Depuis l’endroit où je vous écris, je veille, je surveille, j’interroge et j’enquête.
J’ai toujours été curieux de nature. Ce n’est pas pour rien que je suis devenu commissaire. Pour moi, un délit non élucidé est inconcevable. Alors un meurtre ! Qui plus est, MON meurtre ! Quel scandale, quelle infamie ! Je ne pourrai trouver la paix tant que je ne saurai pas avec certitude qui m’a lâchement assassiné et pourquoi.

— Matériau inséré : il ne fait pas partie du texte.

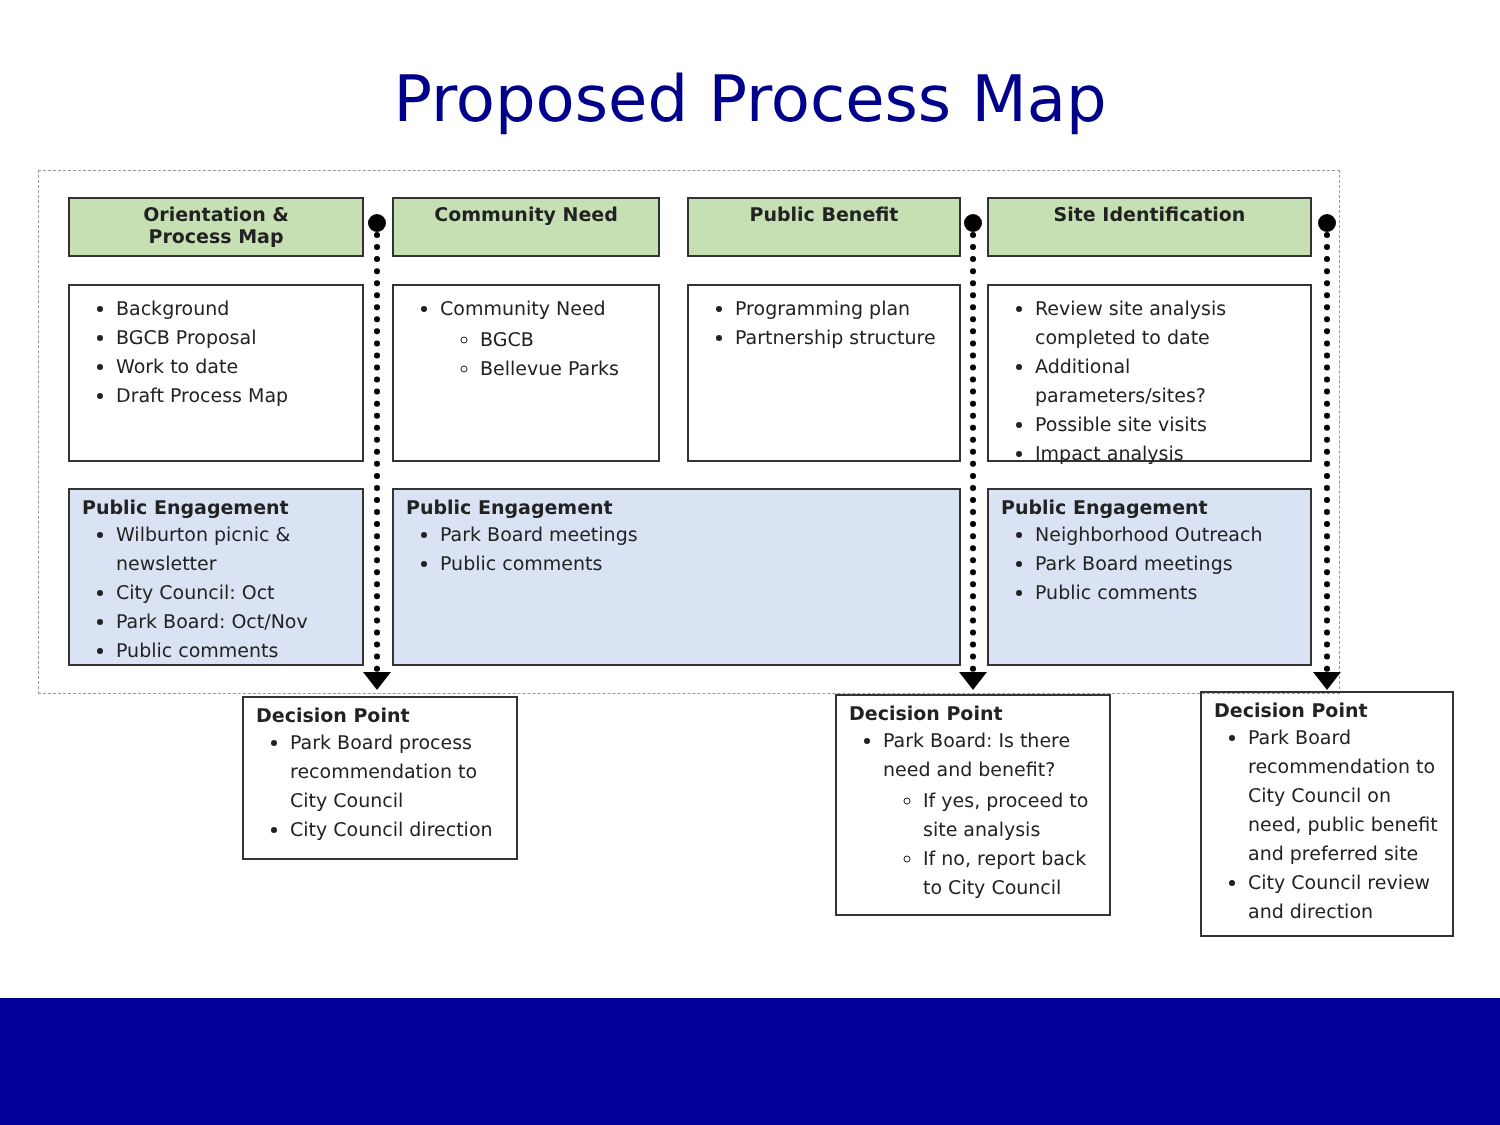Proposed Process Map
Orientation &
Process Map
Community Need Public Benefit Site Identification
Background
BGCB Proposal
Work to date
Draft Process Map
Community Need
BGCB
Bellevue Parks
Programming plan
Partnership structure
Review site analysis completed to date
Additional parameters/sites?
Possible site visits
Impact analysis
Public Engagement
Wilburton picnic & newsletter
City Council: Oct
Park Board: Oct/Nov
Public comments
Public Engagement
Park Board meetings
Public comments
Public Engagement
Neighborhood Outreach
Park Board meetings
Public comments
Decision Point
Park Board process recommendation to City Council
City Council direction
Decision Point
Park Board: Is there need and benefit?
If yes, proceed to site analysis
If no, report back to City Council
Decision Point
Park Board recommendation to City Council on need, public benefit and preferred site
City Council review and direction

Comprenez-moi bien : je ne nourris aucun sentiment de vengeance. Je ne souhaite aucunement hanter pour la fin de ses jours l’abjecte personnage qui a décidé de mon sort. Non, il faut croire que la mort rend plus sage, plus posé. Je ne me sens ni triste, ni en colère. Je suis juste terriblement intrigué. Qui a décidé que le grand-père que je suis devenu aurait davantage d’utilité une fois six pieds sous terre ? Qui a jugé qu’il était temps que je passe l’arme à gauche et laisser ainsi la place aux générations futures ? Si j’accepte aisément de mettre la table pour les asticots, j’imagine que mon trépas n’engraisse pas que ces fameux insectes. Il est vrai que mon compte en banque est bien dodu et l’héritage pourrait en faire saliver plus d’un. Non, n’imaginez pas un quelconque trait paranoïaque de ma part. Je ne suis pas devenu délirant avec l’âge, juste lucide. C’est un fait : un grand pourcentage de meurtre a lieu dans la sphère familiale. Je ne crois pas faire exception. D’autant plus que les circonstances de ma mort sont on ne peut plus troubles.
Attendez que je vous raconte, vous comprendrez.
Je suis mort le 1er juin 2020. Ce jour-là, le sort m’a joué son plus beau tour. C’est un comique le destin. Oui, oui, il a un sacré sens de l’humour que j’aurais moi-même grandement apprécié si je n’étais pas en train de me faire tailler un costar en bois.
Le 1er juin 2020 donc, était un lundi de Pentecôte. A cette occasion, toute la famille se rassemblait autour d’un dîner qui promettait d’être convivial, chaleureux et bien arrosé. Endimanché comme jamais, fier comme un paon dans mon costume trois pièces, je sirotais tranquillement mon kir, entouré de la chair de ma chair.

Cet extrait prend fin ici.